Un’altra anima era salita al cielo, fra lamenti di preghiere e rose. La guerra
mai sazia aveva bevuto ancora altro sangue, divorando della carne che le veniva
offerta, in sincrono respiro e cuore; lei poteva sentirlo quel rantolo, aveva
imparato a riconoscerlo, ad accompagnare il trapasso con cautela. Lenta segnò con un punto fermo l’ennesimo haiku, in
blu, assieme agli altri che raccoglieva in un quaderno a righe col nome di
“Lettera Ventuno”, riproponendosi un giorno di pubblicarne l’intera collezione Senza sangue / la musica del silenzio/ una
lacrima, lasciando l’inchiostro ad asciugare sulla carta.
“Come lo desidererei…”
Quanto tempo avrebbe potuto dormire quella notte, prima che il segnale
d’allarme avesse preso a trillare ferocemente invitandoli al risveglio? E a
dover chiudere lei, tenera allodola, il suo corpo di donna, in un logoro
scialle per fuggire? Chiuse di lontano lui
i suoi occhi, due braci viola di dolore acceso, ripiegandosi fra le sue
piume, muto. La notte non era fatta per la guerra, e il cielo per ospitare la
rabbia degli uomini …
Del desiderio. Potrebbe intitolarsi
anche così, il nuovo capitolo della storia raccontata con dovizia di
particolari e con ampio respiro da Monica
Fiorentino.
Nausicaa continua a registrare gli
orrori della guerra, sa che deve scriverne perché è l’unica ragione di vita in
un mondo votato all’odio e quindi alla morte. La scrittura artistica può e deve
essere baluardo contro il disfacimento, lei lo sa.

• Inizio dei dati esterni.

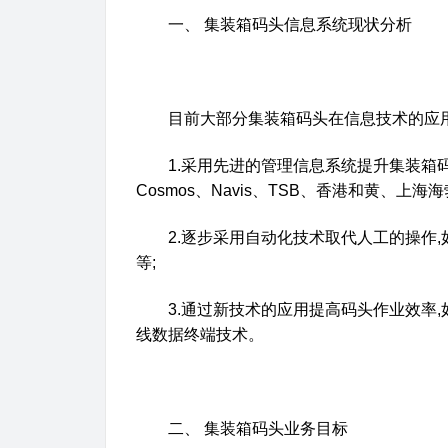
一、
集装箱码头信息系统现状分析
目前大部分集装箱码头在信息技术的应用
1.
采用先进的管理信息系统提升集装箱
Cosmos
、
Navis
、
TSB
、香港和黄、上海海
2.
逐步采用自动化技术取代人工的操作
,
等
;
3.
通过新技术的应用提高码头作业效率
,
线数据终端技术。
二、
集装箱码头业务目标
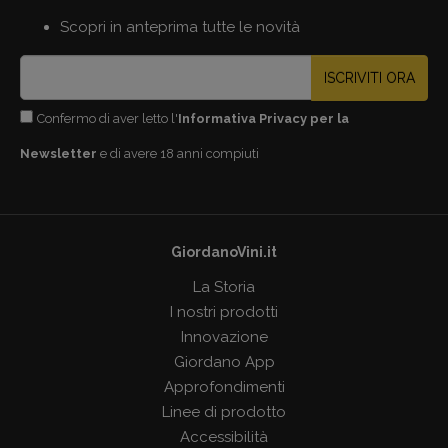
Scopri in anteprima tutte le novità
ISCRIVITI ORA
Confermo di aver letto l'
Informativa Privacy per la
Newsletter
e di avere 18 anni compiuti
GiordanoVini.it
La Storia
I nostri prodotti
Innovazione
Giordano App
Approfondimenti
Linee di prodotto
Accessibilità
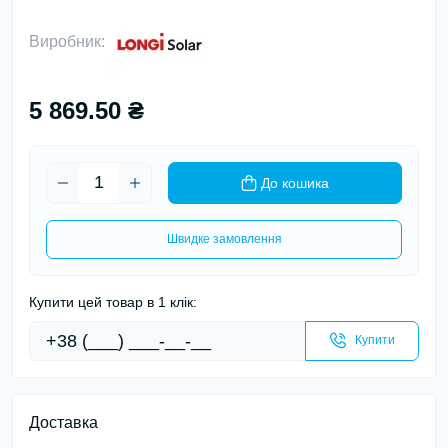
Виробник:
5 869.50 ₴
До кошика
Швидке замовлення
Купити цей товар в 1 клік:
Купити
Доставка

Monica Fiorentino investe tutta
la sua (grande, immensa) forza artistica nella contrapposizione odio/amore,
pace/guerra, facendo notare al lettore le sostanziali differenze.
L’istintivo chinarsi su labbra ormai
inerti è un fermo-immagine”
meravigliosamente potente”, nel descrivere la differenza tra vita e morte, tra
l’esserci e l’assenza dolorosa che è l’unico effetto duraturo dell’odio.